Ich entscheide mich Lotte zu baden. Das liebt sie und sie strahlt zufrieden. Nun sind alle Verbände gemacht und sie ist frisch eingecremt und duftet. Sie liebt Düfte und möchte an allem riechen und ekelt sich furchtbar, wenn etwas stinkt.

Langsam aber sicher wird sie ungeduldig. Die ganze Versorgung dauert ihr zu lange. Sie beginnt einfach, alles aus dem Bett zu werfen. Ich beeile mich. Mit meiner Hilfe zieht sie sich das Korsett an. Die Fußorthesen sitzen inzwischen auch.

Den Sensor zur Überwachung von Puls und Sauerstoffsättigung im Blut klebe ich vorher noch an den rechten Zeh. Jetzt ziehen wir noch das Kleid an. Wir haben es geschafft und sie kann fertig in ihren Rollstuhl.

Wieder muss Lotte kurz warten. Der Rollstuhl muss vorbereitet werden. Die kontrollierte Notfallbox muss noch in die Tasche. Die Tasche hängt dann immer am Rollstuhl, genauso wie die Nahrung, ein Absauggerät, der Stroller für den mobilen Sauerstoff und der Monitor. Der Beatmungsbeutel für den Notfall liegt ganz oben immer griffbereit in der Tasche.

Lotte ist zufrieden und sitzt an ihrem Basteltisch. Es ist ein guter Tag. Bis jetzt kein Notfallalarm. Wir können in Ruhe weiterarbeiten.

Jakob

Ich gehe zum nächsten Kind. Jakob klopft mit seinem Spielzeug rhythmisch gegen die Scheibe seines Bettes. Im Zimmer angekommen, strahlt er schon über das ganze Gesicht, wie ein Honigkuchenpferd.

„Guten Morgen“ sage ich. „Hast Du gut geschlafen?“. Sein Kopf und die Schultern wippen hin und her. Ich deute es als „ja“.

Ich schalte das Beatmungsgerät, entsprechend der ärztlichen Anordnung, aus und beginne sofort mit dem Sekretmanagement, d.h. inhalieren, absaugen und abvibrieren. Dies ist für ihn überlebenswichtig. Jetzt geht’s ihm gut. Nun lagere ich ihn in Bauchlage, da kann sein Sekret besser abfließen. Damit erspare ich ihm ein zu häufiges Absaugen.
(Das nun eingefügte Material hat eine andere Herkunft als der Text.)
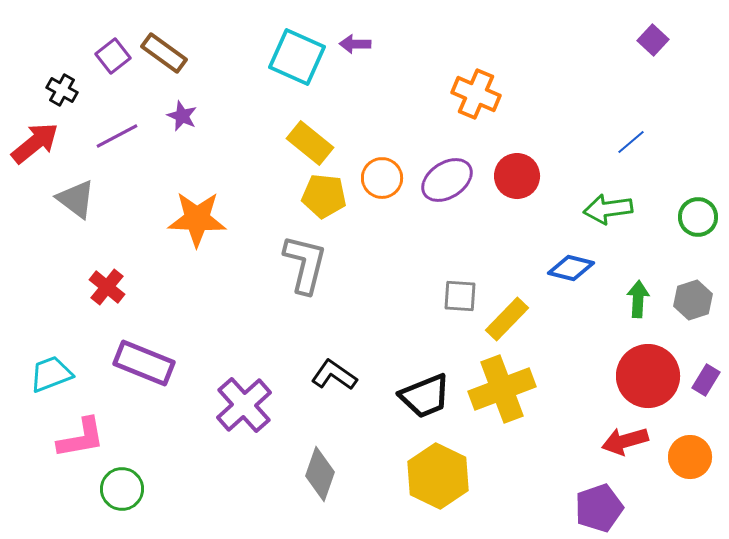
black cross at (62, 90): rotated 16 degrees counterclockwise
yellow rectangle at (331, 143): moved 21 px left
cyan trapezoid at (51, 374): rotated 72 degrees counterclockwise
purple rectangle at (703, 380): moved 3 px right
Er wippt nun zur Musik und mag die Bauchlage. Die Rufanlage ertönt.

Daniel

Es ist das Zimmer von Daniel. Das sehe ich am Display der Rufanlage. Er hat sehr starke Krampfanfälle und könnte, wenn er dabei erbricht, im schlimmsten Fall daran ersticken. Ich bin bei ihm. Zum Glück ist es diesmal ein kleinerer Anfall. Er krampft nur leicht, aber dafür am ganzen Körper. Ich stehe am Bett und beruhige ihn. Mehr kann ich gerade nicht tun.

Ich öffne die Jalousie und beginne ihn zu waschen. Daniel ist an den Händen und Beinen bereits sehr kontrakt, d.h. steif. Deshalb bewege ich ihn bei der Grundpflege gut durch. Minimal Handling und basale Stimulation stehen nun an erster Stelle. Hektik und Stress mag er nämlich gar nicht.
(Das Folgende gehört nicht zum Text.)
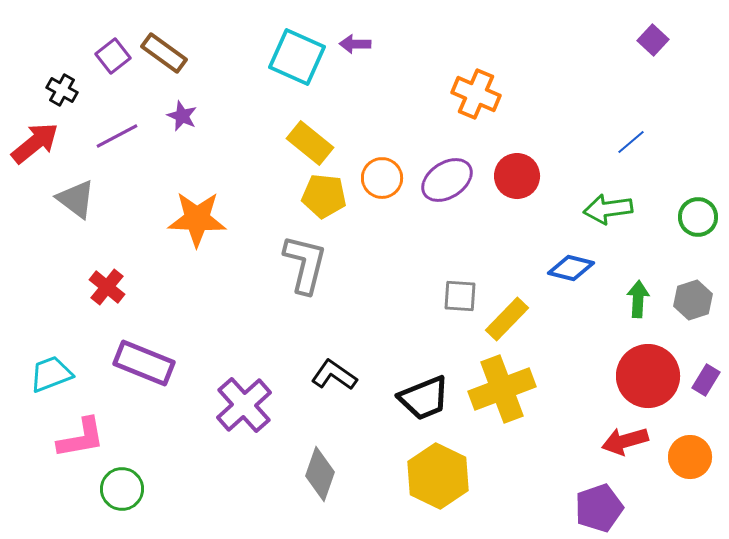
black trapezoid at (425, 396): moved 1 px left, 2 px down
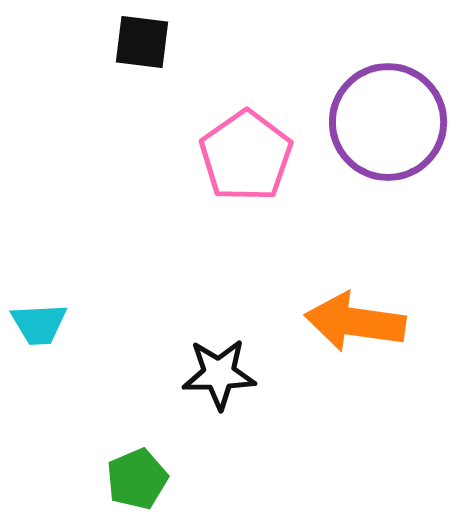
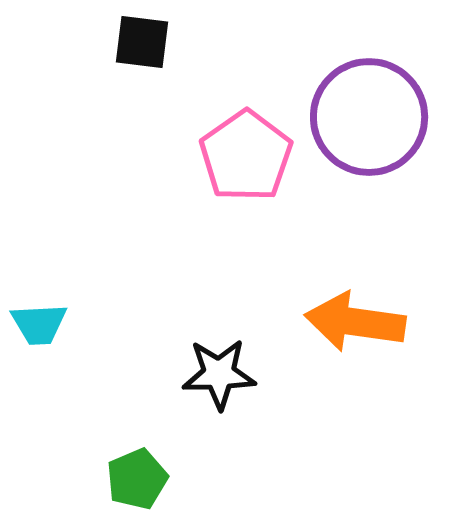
purple circle: moved 19 px left, 5 px up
Jetzt ist auch Daniel startklar für den Tag. Ich setze ihn in den Rollstuhl und wir inhalieren noch.

Frühstückspause

Nun sind meine drei Patienten vorerst versorgt und ich gehe selbst mal etwas frühstücken. In dieser Zeit übernimmt das pädagogische Team mit meiner Kollegin die Überwachung und Beschäftigung der Kids.

Mittlerweile ist es 10 Uhr und ich starte mit der nächsten Pflegerunde.

Es klingelt an der Tür. Es ist Lottes Mama. Endlich nach so vielen Tagen darf sie ihre Tochter wieder besuchen. Die Freude ist riesig auf beiden Seiten. Es ist natürlich weiterhin ein bisschen komisch, denn Besucher müssen alle Schutzmaßnahmen einhalten. Lottes Mama desinfiziert also ihre Hände, zieht sich Kittel, Handschuhe, Maske und das Visier an. Sie muss 1,5 Meter Abstand halten und darf nur eine Stunde bleiben. Aber das ist egal. Hauptsache die beiden dürfen sich wiedersehen.

Ich schaue mir die beiden an und mein Herz schmilzt. Kann man sich als Pflegekraft einen schöneren Ort zum Arbeiten vorstellen? Ich nicht. An solchen Tagen weiß ich, das ich hier richtig bin.